▶ **What is expected**:
Because the copy must hold no pictures, return the data below with all of its words intact.

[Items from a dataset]
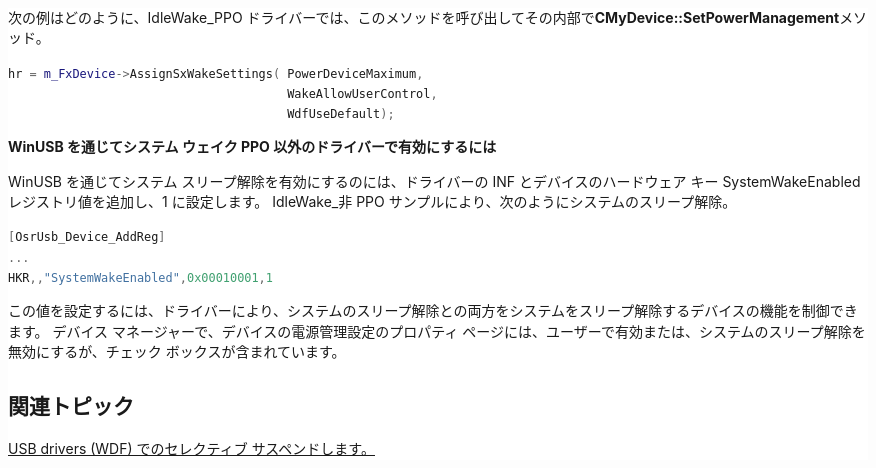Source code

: 次の例はどのように、IdleWake\_PPO ドライバーでは、このメソッドを呼び出してその内部で**CMyDevice::SetPowerManagement**メソッド。

```cpp
hr = m_FxDevice->AssignSxWakeSettings( PowerDeviceMaximum,
                                       WakeAllowUserControl,
                                       WdfUseDefault);
```

**WinUSB を通じてシステム ウェイク PPO 以外のドライバーで有効にするには**

WinUSB を通じてシステム スリープ解除を有効にするのには、ドライバーの INF とデバイスのハードウェア キー SystemWakeEnabled レジストリ値を追加し、1 に設定します。 IdleWake\_非 PPO サンプルにより、次のようにシステムのスリープ解除。

```cpp
[OsrUsb_Device_AddReg]
...
HKR,,"SystemWakeEnabled",0x00010001,1
```

この値を設定するには、ドライバーにより、システムのスリープ解除との両方をシステムをスリープ解除するデバイスの機能を制御できます。 デバイス マネージャーで、デバイスの電源管理設定のプロパティ ページには、ユーザーで有効または、システムのスリープ解除を無効にするが、チェック ボックスが含まれています。

## <a name="related-topics"></a>関連トピック
[USB drivers (WDF) でのセレクティブ サスペンドします。](selective-suspend-in-usb-drivers-wdf.md)  



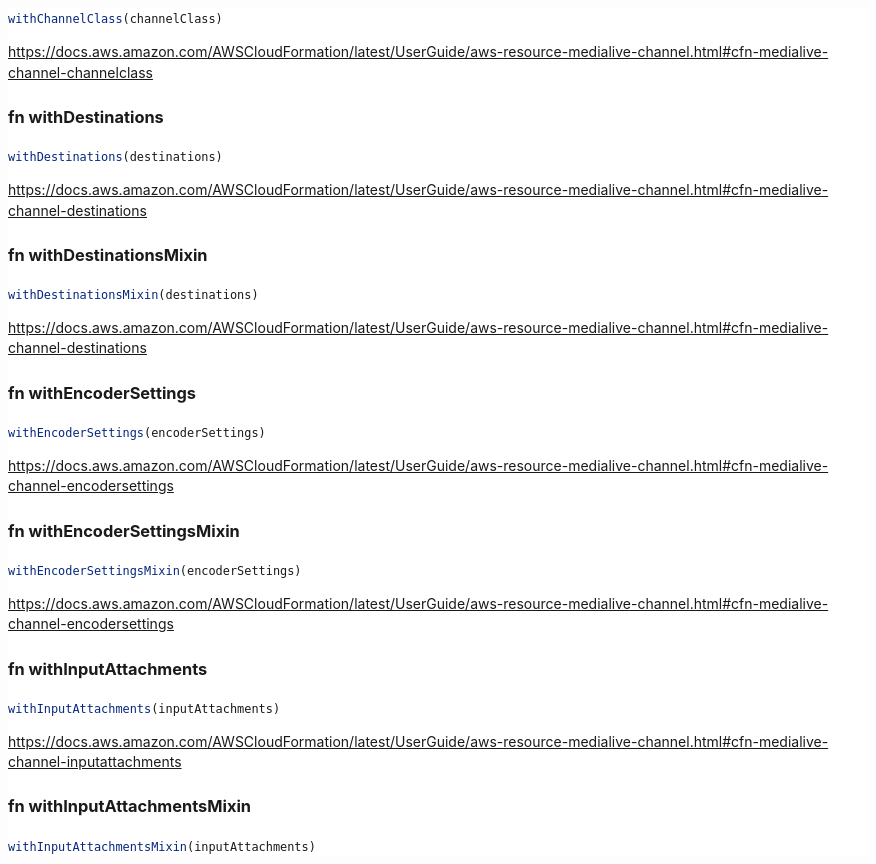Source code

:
 ```ts
withChannelClass(channelClass)
```

https://docs.aws.amazon.com/AWSCloudFormation/latest/UserGuide/aws-resource-medialive-channel.html#cfn-medialive-channel-channelclass

### fn withDestinations

```ts
withDestinations(destinations)
```

https://docs.aws.amazon.com/AWSCloudFormation/latest/UserGuide/aws-resource-medialive-channel.html#cfn-medialive-channel-destinations

### fn withDestinationsMixin

```ts
withDestinationsMixin(destinations)
```

https://docs.aws.amazon.com/AWSCloudFormation/latest/UserGuide/aws-resource-medialive-channel.html#cfn-medialive-channel-destinations

### fn withEncoderSettings

```ts
withEncoderSettings(encoderSettings)
```

https://docs.aws.amazon.com/AWSCloudFormation/latest/UserGuide/aws-resource-medialive-channel.html#cfn-medialive-channel-encodersettings

### fn withEncoderSettingsMixin

```ts
withEncoderSettingsMixin(encoderSettings)
```

https://docs.aws.amazon.com/AWSCloudFormation/latest/UserGuide/aws-resource-medialive-channel.html#cfn-medialive-channel-encodersettings

### fn withInputAttachments

```ts
withInputAttachments(inputAttachments)
```

https://docs.aws.amazon.com/AWSCloudFormation/latest/UserGuide/aws-resource-medialive-channel.html#cfn-medialive-channel-inputattachments

### fn withInputAttachmentsMixin

```ts
withInputAttachmentsMixin(inputAttachments)
```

▶ **Exercise answer**:
Source code

: 次の例はどのように、IdleWake\_PPO ドライバーでは、このメソッドを呼び出してその内部で**CMyDevice::SetPowerManagement**メソッド。

```cpp
hr = m_FxDevice->AssignSxWakeSettings( PowerDeviceMaximum,
                                       WakeAllowUserControl,
                                       WdfUseDefault);
```

**WinUSB を通じてシステム ウェイク PPO 以外のドライバーで有効にするには**

WinUSB を通じてシステム スリープ解除を有効にするのには、ドライバーの INF とデバイスのハードウェア キー SystemWakeEnabled レジストリ値を追加し、1 に設定します。 IdleWake\_非 PPO サンプルにより、次のようにシステムのスリープ解除。

```cpp
[OsrUsb_Device_AddReg]
...
HKR,,"SystemWakeEnabled",0x00010001,1
```

この値を設定するには、ドライバーにより、システムのスリープ解除との両方をシステムをスリープ解除するデバイスの機能を制御できます。 デバイス マネージャーで、デバイスの電源管理設定のプロパティ ページには、ユーザーで有効または、システムのスリープ解除を無効にするが、チェック ボックスが含まれています。

## <a name="related-topics"></a>関連トピック
[USB drivers (WDF) でのセレクティブ サスペンドします。](selective-suspend-in-usb-drivers-wdf.md)  



Source code

:
 ```ts
withChannelClass(channelClass)
```

https://docs.aws.amazon.com/AWSCloudFormation/latest/UserGuide/aws-resource-medialive-channel.html#cfn-medialive-channel-channelclass

### fn withDestinations

```ts
withDestinations(destinations)
```

https://docs.aws.amazon.com/AWSCloudFormation/latest/UserGuide/aws-resource-medialive-channel.html#cfn-medialive-channel-destinations

### fn withDestinationsMixin

```ts
withDestinationsMixin(destinations)
```

https://docs.aws.amazon.com/AWSCloudFormation/latest/UserGuide/aws-resource-medialive-channel.html#cfn-medialive-channel-destinations

### fn withEncoderSettings

```ts
withEncoderSettings(encoderSettings)
```

https://docs.aws.amazon.com/AWSCloudFormation/latest/UserGuide/aws-resource-medialive-channel.html#cfn-medialive-channel-encodersettings

### fn withEncoderSettingsMixin

```ts
withEncoderSettingsMixin(encoderSettings)
```

https://docs.aws.amazon.com/AWSCloudFormation/latest/UserGuide/aws-resource-medialive-channel.html#cfn-medialive-channel-encodersettings

### fn withInputAttachments

```ts
withInputAttachments(inputAttachments)
```

https://docs.aws.amazon.com/AWSCloudFormation/latest/UserGuide/aws-resource-medialive-channel.html#cfn-medialive-channel-inputattachments

### fn withInputAttachmentsMixin

```ts
withInputAttachmentsMixin(inputAttachments)
```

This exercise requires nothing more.